▶ Task to carry out: The records below are to be copied exactly, with their pictures left out.

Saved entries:
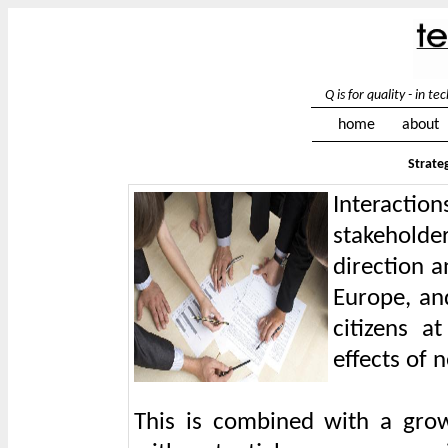
Q is for quality - in 
home
about
Strate
Interacti
stakehold
direction 
Europe, an
citizens a
effects of 
This is combined with a growi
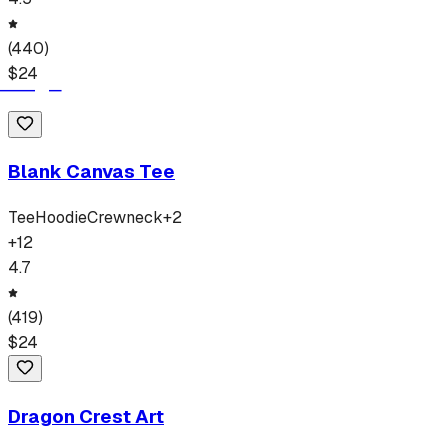
(
440
)
$
24
Blank Canvas Tee
Tee
Hoodie
Crewneck
+
2
+
12
4.7
(
419
)
$
24
Dragon Crest Art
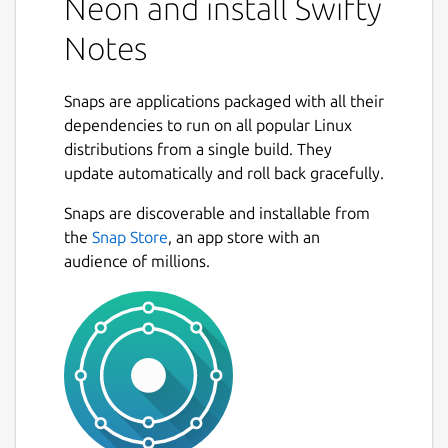
Neon and install Swifty
Notes
Snaps are applications packaged with all their
dependencies to run on all popular Linux
distributions from a single build. They
update automatically and roll back gracefully.
Snaps are discoverable and installable from
the
Snap Store
, an app store with an
audience of millions.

▶ Finished task:
Q is for quality - in 
home
about
Strate
Interacti
stakehold
direction 
Europe, an
citizens a
effects of 
This is combined with a growi
(
440
)
$
24
Blank Canvas Tee
Tee
Hoodie
Crewneck
+
2
+
12
4.7
(
419
)
$
24
Dragon Crest Art
Neon and install Swifty
Notes
Snaps are applications packaged with all their
dependencies to run on all popular Linux
distributions from a single build. They
update automatically and roll back gracefully.
Snaps are discoverable and installable from
the
Snap Store
, an app store with an
audience of millions.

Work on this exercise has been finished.